Early Progress is Cheap

Lower precisions make rapid progress in early iterations. FP8 and FP16 quickly reduce error from 25% to 1%, setting up efficient refinement in higher precisions.

🔬

Residual Norm is Key

Using residual norm ||Av - λv|| as the convergence metric reveals the true precision limits of each format and enables accurate precision-switching decisions.

Methodology

Power Method Algorithm

The power method is an iterative algorithm for computing the dominant eigenvalue of a matrix. Starting with a random vector, it repeatedly applies the matrix and normalizes, converging to the eigenvector corresponding to the largest eigenvalue.

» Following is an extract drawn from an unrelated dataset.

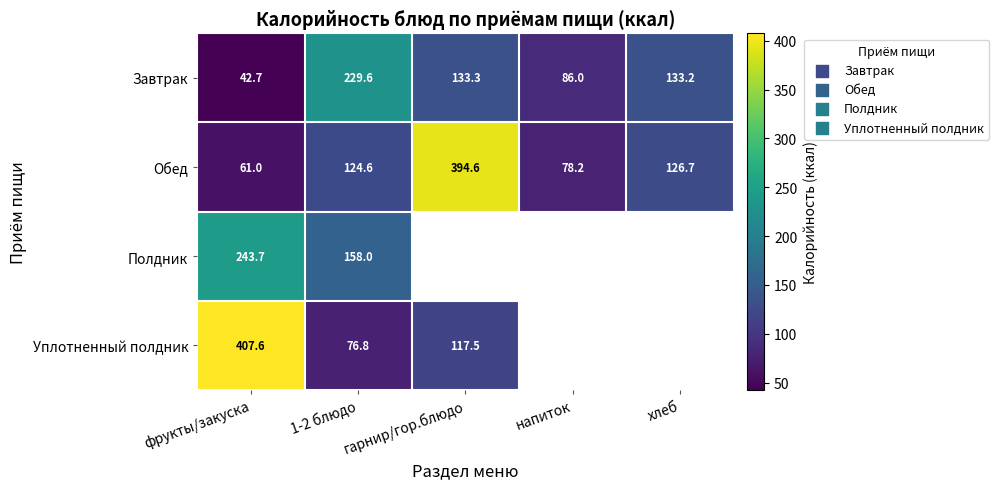

Is it true that Обед equals 78.2 at напиток?

True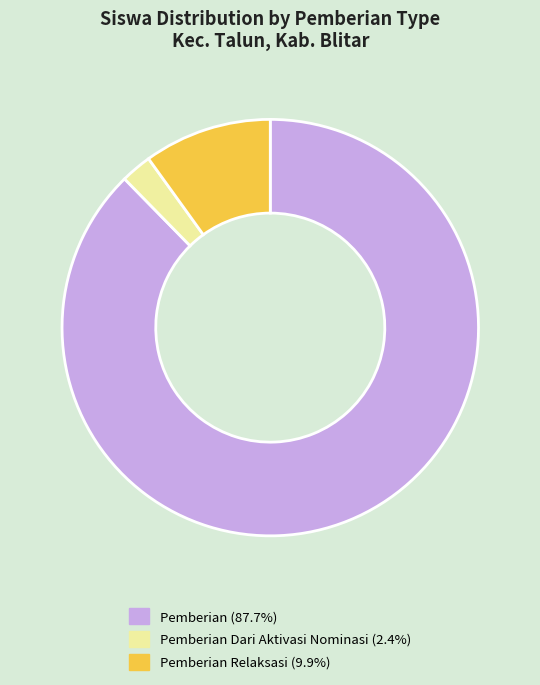

Is there a majority slice in this chart?

Yes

This algorithm is ideal for studying precision effects because:

  • Convergence depends on condition number κ = λ₁/λ₂
  • Each iteration compounds floating-point roundoff errors
  • Precision limits manifest as convergence stagnation
  • It's widely used in practice (PageRank, PCA, spectral clustering)

Experiment Parameters

Matrix Size 1024×1024
Condition Number κ = 100
True Eigenvalue λ ≈ 100
Convergence Metric Residual Norm

Precision Formats

FP8 ε ≈ 0.125
FP16 ε ≈ 9.77×10⁻⁴
FP32 ε ≈ 1.19×10⁻⁷
FP64 ε ≈ 2.22×10⁻¹⁶

About This Project

Precision Lab is an educational research project demonstrating precision-performance tradeoffs in numerical computing. The power method serves as a concrete example to explore how reduced floating-point precision affects algorithm convergence.

This work is motivated by modern GPU architectures that offer dramatically different throughput for different precisions. Understanding when and how to use lower precisions is critical for performance optimization in scientific computing and machine learning.